Warum sollte ein SAP-Kunde für HoP votieren?

IBM-Zitat ZiglerJochen Ziegler: Mit HoP sind insbesondere drei Vorteile gegenüber HoI-Systemen verbunden: eine größere Flexibilität, eine höhere Resiliency mit ausgeprägten RAS-Vorteilen, insbesondere für den Betrieb geschäftskritischer SAP- Systeme, und eine bessere Performance. Mit HoP sind Kunden in der Lage, völlig flexibel auf der Basis der bewährten Virtualisierungstechnologie PowerVM mit Logical Partitioning, kurz: LPAR, zu definieren. Prinzipiell in einer Bandbreite von zum Beispiel 0,1 Cores mit einer In-memory-Größe von 32 Terabyte  oder auch eben umgekehrt nur ein GB mit 192, unabhängig von Prozessorsockeln und darin verbautem Hauptspeicher.

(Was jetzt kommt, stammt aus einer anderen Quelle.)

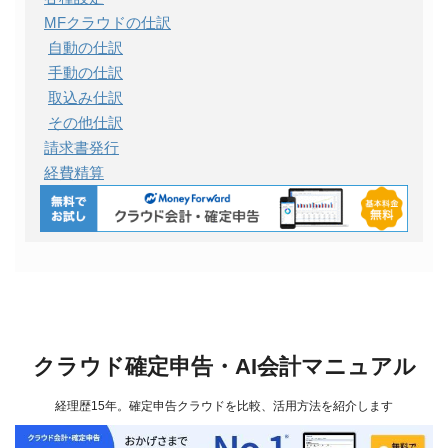
MFクラウドの仕訳
自動の仕訳
手動の仕訳
取込み仕訳
その他仕訳
請求書発行
経費精算
クラウド確定申告・AI会計マニュアル
経理歴15年。確定申告クラウドを比較、活用方法を紹介します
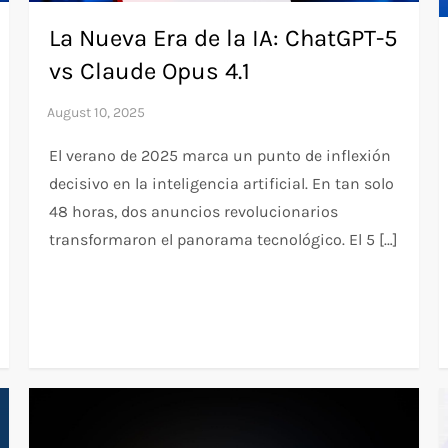
La Nueva Era de la IA: ChatGPT-5
vs Claude Opus 4.1
El verano de 2025 marca un punto de inflexión
decisivo en la inteligencia artificial. En tan solo
48 horas, dos anuncios revolucionarios
transformaron el panorama tecnológico. El 5 […]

Genau dies ist mit x86-Hana-Servern, die direkte Abhängigkeiten zwischen Sockeln und darin gestecktem Memory haben, im produktiven Betrieb virtualisiert so nicht realisierbar. Ferner können bei HoP dank LPARs eine größere Zahl an virtuellen Gastsystemen parallel betrieben werden. Demnächst werden acht produktive HoP-LPARs auf einem physischen Server von SAP freigegeben werden.

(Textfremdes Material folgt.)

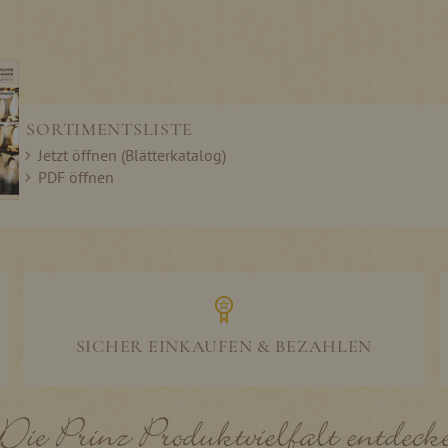
SORTIMENTSLISTE
Jetzt öffnen (Blätterkatalog)
PDF öffnen
SICHER EINKAUFEN & BEZAHLEN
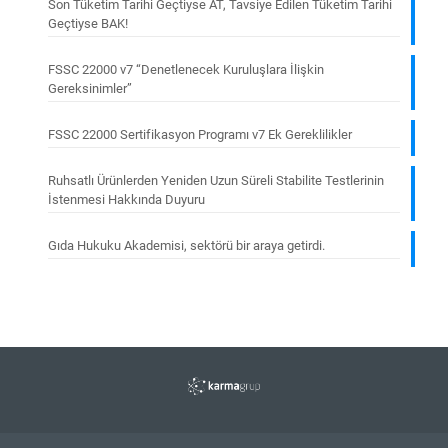
Son Tüketim Tarihi Geçtiyse AT, Tavsiye Edilen Tüketim Tarihi
Geçtiyse BAK!
FSSC 22000 v7 “Denetlenecek Kuruluşlara İlişkin
Gereksinimler”
FSSC 22000 Sertifikasyon Programı v7 Ek Gereklilikler
Ruhsatlı Ürünlerden Yeniden Uzun Süreli Stabilite Testlerinin
İstenmesi Hakkında Duyuru
Gıda Hukuku Akademisi, sektörü bir araya getirdi.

Was die Resiliency anbelangt, kennt man IBM-SAP-Systeme und SAP-Landschaften seit Jahrzehnten und weiß, was ein reibungsloser und effizienter 7x24-SAP-Mission-Critical-Betrieb etwa mit S/4 Hana oder Suite on Hana an Anforderungen und Notwendigkeiten mit sich bringt und wie dieser mit IBM Power realisiert werden kann. Und bei der Performance sind wir mit HoP in BW-EML-Benchmarks pro Core deutlich besser als HoI-Systeme, nämlich um den Faktor 1,8.

Wann wird es einen S/4-Hana-(ERP-)Benchmark geben, ähnlich dem SD?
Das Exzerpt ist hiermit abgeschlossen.